A l'image d'un Horselover frappé par la connaissance supérieure et s'apprêtant à partir à sa recherche, il faudra au lecteur un coeur bien accroché et quelques cachets d'aspirine pour espérer finir VALIS. La réussite de ce livre est de transmettre à la perfection (à défaut d'exactitude? Qui sait...) la folie la plus absolue. Pas le foutoir d'un homme qui ne sait plus où il en est, mais plutôt la pensée claire, nette, concise (ici très bien véhiculée par le style simple et élégant de Dick) de quelqu'un tout à fait au courant de ce qui lui arrive, mais qui se perd dans des interprétations paranoïaques de son expérience.
Car VALIS parle aussi d'une quête, celle de Horselover Fat vers l'origine de la pensée divine qui l'a contactée. Il faut être fou pour se croire sujet à une intervention divine, certes. Mais après? Quand bien même cela nous arriverais, que faire d'autre que chercher l'origine de ce message? A-t'on eu affaire à une intervention volontaire? Horselover est-il un nouveau prophète?
Une seule manière de trouver la réponse, chercher dans des textes de tout type, religieux ou littéraires, traitant d'un sujet similaire. Le plus simple élément constitue un indice, et Horselover commence à se créer un monde propre, toute une mythologie que lui seul peut comprendre, s'enfermant peu à peu dans un univers et une cosmogonie plus ou moins farfelue. Du moins jusqu'au jour où sa folie trouve un débouché sur le monde réel. Alors toutes les recherches, qui paraissaient alors comme des délires désespérés d'un fou se retrouvent validées en l'espace de quelques instants.
Ce retour vers la réalité, le lecteur l'expérience comme un nouveau chamboulement dans ses repaires déjà renversés de toute part. Il est pourtant nécessaire, car jusque là le lecteur ne pouvait que porter un regard apitoyé envers Horselover Fat, un vrai raté s'il en est, qui sombre tout simplement dans la folie. Maintenant que sa névrose est corrigée, qu'elle a prise sur la réalité, Fat devient un héros de roman à part entière, un vrai homme qui va se battre pour sa propre raison. Il gagne ainsi l'estime du lecteur, qui de même prend partie au roman, alors qu'il était auparavant un simple spectateur, et Fat prend une dimension toute humaine qu'il n'avait pas en tant que simple archétype de la folie. Le lecteur va ressentir tout ce que ressent Fat, et espérer avec lui.

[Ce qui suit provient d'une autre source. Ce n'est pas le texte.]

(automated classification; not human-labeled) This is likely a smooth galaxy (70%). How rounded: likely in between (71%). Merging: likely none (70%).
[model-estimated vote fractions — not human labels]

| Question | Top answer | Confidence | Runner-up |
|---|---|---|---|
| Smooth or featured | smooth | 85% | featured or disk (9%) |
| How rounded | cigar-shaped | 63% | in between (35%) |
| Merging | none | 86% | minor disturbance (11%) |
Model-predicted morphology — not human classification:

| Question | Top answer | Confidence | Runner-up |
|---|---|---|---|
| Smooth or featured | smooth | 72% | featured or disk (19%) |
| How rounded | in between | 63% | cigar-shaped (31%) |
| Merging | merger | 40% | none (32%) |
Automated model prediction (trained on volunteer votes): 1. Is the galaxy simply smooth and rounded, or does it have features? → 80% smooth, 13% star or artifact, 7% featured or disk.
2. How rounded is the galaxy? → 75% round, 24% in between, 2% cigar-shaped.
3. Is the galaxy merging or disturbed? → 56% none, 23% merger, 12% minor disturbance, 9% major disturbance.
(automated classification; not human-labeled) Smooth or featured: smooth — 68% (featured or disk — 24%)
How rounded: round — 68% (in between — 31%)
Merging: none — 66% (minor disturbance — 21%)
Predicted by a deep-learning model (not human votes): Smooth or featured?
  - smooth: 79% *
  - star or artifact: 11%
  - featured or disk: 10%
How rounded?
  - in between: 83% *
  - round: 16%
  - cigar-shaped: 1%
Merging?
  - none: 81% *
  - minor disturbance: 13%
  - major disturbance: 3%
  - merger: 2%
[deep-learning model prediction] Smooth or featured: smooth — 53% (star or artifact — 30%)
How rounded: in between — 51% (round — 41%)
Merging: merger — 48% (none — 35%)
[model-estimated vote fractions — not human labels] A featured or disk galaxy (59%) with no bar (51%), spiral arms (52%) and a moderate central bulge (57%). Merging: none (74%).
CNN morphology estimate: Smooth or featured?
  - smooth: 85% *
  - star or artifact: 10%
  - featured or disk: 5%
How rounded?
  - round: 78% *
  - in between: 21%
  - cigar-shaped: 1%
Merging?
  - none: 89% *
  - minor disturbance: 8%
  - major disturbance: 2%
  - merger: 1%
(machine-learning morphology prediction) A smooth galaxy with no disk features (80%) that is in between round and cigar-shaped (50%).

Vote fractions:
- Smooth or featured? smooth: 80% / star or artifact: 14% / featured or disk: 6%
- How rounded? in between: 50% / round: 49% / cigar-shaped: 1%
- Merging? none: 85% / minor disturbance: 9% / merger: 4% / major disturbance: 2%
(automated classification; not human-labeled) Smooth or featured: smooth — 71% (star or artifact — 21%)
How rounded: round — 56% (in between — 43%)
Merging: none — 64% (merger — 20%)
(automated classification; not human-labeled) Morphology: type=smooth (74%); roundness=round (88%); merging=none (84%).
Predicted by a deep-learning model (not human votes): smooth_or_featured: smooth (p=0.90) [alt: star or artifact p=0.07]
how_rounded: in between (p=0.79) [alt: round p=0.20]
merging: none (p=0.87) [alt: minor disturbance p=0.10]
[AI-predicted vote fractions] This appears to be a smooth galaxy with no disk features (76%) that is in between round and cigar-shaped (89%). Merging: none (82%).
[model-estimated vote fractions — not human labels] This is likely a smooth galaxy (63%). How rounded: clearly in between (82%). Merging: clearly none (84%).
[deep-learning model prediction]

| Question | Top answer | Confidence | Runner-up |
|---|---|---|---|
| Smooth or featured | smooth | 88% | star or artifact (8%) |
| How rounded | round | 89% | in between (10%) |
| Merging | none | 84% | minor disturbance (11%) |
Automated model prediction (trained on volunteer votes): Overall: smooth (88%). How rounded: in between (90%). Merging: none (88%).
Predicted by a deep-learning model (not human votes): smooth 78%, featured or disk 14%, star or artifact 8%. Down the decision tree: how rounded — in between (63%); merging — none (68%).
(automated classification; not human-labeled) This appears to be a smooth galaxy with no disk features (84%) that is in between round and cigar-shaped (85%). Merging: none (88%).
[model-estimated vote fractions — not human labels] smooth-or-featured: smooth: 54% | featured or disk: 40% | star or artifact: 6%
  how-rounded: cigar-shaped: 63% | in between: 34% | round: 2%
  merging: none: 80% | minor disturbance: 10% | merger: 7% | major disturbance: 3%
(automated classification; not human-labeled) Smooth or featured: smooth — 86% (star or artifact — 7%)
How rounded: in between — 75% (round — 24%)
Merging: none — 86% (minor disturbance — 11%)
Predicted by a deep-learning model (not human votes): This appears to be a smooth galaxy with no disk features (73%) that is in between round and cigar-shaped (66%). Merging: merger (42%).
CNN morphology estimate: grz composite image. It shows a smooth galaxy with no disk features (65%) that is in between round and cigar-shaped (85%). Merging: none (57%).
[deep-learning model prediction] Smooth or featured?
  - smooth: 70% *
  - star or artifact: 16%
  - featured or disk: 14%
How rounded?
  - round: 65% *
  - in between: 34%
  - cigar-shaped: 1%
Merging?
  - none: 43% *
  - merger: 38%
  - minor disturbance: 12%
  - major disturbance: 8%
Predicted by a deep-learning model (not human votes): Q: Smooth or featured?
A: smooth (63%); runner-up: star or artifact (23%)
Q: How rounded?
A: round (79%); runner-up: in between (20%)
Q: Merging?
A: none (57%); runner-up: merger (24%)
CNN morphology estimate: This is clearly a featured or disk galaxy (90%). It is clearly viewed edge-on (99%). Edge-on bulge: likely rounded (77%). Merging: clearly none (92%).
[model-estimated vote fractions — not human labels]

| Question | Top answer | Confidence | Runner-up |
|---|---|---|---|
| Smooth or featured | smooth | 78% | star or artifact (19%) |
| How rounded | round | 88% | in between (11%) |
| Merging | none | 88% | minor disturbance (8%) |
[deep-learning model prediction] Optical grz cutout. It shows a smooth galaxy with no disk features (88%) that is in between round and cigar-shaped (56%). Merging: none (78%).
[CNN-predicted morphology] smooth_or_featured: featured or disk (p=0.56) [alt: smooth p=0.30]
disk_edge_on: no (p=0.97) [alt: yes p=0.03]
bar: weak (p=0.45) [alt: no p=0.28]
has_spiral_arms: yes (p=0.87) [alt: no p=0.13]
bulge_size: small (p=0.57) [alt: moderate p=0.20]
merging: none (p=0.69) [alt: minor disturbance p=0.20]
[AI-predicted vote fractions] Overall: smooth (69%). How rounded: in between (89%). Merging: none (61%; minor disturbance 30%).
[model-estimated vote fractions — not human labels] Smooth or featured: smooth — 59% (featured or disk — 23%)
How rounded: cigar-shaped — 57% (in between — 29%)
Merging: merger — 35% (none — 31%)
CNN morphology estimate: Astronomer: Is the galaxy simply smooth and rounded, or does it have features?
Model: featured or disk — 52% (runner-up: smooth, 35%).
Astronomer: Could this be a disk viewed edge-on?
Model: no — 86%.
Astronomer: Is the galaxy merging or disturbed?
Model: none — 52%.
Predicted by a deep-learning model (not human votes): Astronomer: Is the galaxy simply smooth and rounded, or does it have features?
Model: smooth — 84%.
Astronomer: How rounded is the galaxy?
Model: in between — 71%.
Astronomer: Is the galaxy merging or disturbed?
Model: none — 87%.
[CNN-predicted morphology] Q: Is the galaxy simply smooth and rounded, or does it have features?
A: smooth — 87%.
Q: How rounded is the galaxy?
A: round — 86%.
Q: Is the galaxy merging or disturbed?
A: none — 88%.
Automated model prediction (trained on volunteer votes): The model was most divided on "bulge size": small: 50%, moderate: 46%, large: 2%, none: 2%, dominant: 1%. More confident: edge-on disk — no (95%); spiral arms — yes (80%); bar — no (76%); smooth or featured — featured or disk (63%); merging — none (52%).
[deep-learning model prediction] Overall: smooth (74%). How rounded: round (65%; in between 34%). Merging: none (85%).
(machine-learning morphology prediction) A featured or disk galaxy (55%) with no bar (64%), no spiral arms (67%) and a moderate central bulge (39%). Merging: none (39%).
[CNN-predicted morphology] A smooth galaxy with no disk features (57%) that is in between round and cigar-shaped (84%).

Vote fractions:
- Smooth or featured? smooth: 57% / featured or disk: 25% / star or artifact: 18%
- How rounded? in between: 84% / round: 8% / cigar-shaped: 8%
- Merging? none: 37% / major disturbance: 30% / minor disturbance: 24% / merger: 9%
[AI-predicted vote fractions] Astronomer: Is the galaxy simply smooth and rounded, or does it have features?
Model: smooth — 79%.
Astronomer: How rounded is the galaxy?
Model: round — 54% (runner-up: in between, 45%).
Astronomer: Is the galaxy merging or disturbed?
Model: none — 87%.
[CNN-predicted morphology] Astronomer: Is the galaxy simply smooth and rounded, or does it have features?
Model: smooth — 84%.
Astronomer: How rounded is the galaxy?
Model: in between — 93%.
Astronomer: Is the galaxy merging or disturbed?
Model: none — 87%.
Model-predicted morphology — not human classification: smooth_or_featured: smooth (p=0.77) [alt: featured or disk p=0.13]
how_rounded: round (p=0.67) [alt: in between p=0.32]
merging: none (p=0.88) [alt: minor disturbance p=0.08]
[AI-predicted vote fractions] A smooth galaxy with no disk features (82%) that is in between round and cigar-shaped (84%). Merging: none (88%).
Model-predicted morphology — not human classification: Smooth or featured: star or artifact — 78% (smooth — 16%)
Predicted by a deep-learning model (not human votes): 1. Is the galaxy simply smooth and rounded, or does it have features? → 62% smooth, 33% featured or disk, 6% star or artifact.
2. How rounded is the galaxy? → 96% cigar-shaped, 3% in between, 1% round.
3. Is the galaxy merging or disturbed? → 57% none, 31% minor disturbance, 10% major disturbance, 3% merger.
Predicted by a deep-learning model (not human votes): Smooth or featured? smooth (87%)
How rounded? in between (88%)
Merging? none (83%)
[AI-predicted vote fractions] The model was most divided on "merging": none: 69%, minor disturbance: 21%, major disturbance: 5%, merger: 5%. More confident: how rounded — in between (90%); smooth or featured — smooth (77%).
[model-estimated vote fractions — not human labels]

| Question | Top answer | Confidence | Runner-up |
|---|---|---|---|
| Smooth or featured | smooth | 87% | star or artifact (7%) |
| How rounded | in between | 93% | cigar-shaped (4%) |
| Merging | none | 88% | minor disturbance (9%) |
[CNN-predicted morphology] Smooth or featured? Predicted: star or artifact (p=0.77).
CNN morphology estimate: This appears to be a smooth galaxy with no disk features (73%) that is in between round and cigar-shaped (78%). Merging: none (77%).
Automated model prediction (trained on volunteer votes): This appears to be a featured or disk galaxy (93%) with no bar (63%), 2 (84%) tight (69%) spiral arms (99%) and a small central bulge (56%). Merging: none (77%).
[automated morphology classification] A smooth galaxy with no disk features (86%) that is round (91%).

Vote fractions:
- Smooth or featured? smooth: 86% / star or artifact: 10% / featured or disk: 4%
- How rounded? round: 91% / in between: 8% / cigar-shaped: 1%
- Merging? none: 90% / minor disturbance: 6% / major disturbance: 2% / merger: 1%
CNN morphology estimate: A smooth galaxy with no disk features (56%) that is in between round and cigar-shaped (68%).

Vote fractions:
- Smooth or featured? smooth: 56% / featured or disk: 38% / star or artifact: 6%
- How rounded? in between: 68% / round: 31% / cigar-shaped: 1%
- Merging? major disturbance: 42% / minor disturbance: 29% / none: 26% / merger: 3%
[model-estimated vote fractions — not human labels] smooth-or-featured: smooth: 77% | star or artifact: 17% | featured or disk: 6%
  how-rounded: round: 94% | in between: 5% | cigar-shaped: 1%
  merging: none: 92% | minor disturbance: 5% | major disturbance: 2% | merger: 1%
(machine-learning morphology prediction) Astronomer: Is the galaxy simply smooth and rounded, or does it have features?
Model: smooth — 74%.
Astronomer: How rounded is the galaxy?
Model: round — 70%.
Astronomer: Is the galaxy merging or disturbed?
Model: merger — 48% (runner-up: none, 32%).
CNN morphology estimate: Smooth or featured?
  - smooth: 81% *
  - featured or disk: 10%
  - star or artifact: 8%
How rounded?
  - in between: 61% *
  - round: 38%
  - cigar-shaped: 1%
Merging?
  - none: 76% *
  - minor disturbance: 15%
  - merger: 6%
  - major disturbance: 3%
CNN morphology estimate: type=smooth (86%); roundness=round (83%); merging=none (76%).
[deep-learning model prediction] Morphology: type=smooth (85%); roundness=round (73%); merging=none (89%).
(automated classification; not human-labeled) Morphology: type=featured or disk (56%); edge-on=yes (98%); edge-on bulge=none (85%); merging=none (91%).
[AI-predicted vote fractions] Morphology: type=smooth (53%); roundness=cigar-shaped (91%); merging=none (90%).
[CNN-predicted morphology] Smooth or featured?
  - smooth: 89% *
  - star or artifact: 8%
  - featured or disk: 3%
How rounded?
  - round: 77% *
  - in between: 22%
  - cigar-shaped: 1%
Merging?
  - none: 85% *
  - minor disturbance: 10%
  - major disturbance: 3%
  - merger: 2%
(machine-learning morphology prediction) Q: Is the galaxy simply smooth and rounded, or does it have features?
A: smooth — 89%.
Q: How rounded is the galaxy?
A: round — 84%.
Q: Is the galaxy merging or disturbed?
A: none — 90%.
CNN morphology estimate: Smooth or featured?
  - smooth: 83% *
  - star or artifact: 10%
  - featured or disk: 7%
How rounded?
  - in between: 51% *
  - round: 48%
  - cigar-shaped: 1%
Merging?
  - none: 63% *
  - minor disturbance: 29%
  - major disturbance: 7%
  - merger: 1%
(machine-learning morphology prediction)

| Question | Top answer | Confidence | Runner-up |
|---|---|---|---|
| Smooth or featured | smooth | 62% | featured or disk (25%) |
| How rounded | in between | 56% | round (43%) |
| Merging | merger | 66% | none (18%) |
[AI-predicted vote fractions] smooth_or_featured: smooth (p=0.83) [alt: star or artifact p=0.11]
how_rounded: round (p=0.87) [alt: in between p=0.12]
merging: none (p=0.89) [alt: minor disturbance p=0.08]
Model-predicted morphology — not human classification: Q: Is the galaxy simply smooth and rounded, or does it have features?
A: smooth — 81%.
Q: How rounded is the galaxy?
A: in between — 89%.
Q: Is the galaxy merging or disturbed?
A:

C'est bien sûr à ce moment que le nom de Horselover Fat rejoint le domaine du réel, et après un splendide cours de linguistique, que le surnom devient nom propre.
VALIS est une oeuvre déstabilisante dans la mesure où il est impossible de dire où commence la part de la réalité dans ce roman. Il met bel et bien scène Philip K. Dick lui-même, qui nous parle de fait avérés, et cite parfois ses propres romans. Cependant Valis appartient aussi clairement à la fiction, ne serait-ce que dans la manière dont le narrateur se découpe en deux personnages distincts. Pourtant, VALIS a aussi, surtout, tout les caractères d'une expérience humaine, touchant le lecteur à mainte fois, notamment par l'impuissance de Fat à avoir une emprise sur la réalité. Ce roman a un aspect humain indéniable, un aspect humain quelque peu tordu peut être, mais aussi très moderne et original. Le plus beau étant qu'avec tout cela, l'oeuvre arrive à se terminer sur un poignant message d'espoir.
VALIS est donc un grand chef d'oeuvre de la littérature, digne de figurer dans le patrimoine de l'humanité, tant il possède cette part d'universalité qui fait que tout un chacun saura en faire une lecture différente, dont l'aspect autobiographique mélangé au merveilleux le posent en mythe moderne.
Reste à espérer que l'adaptation à venir de A Scanner Darkly puisse illustrer cet aspect de l'oeuvre de Dick.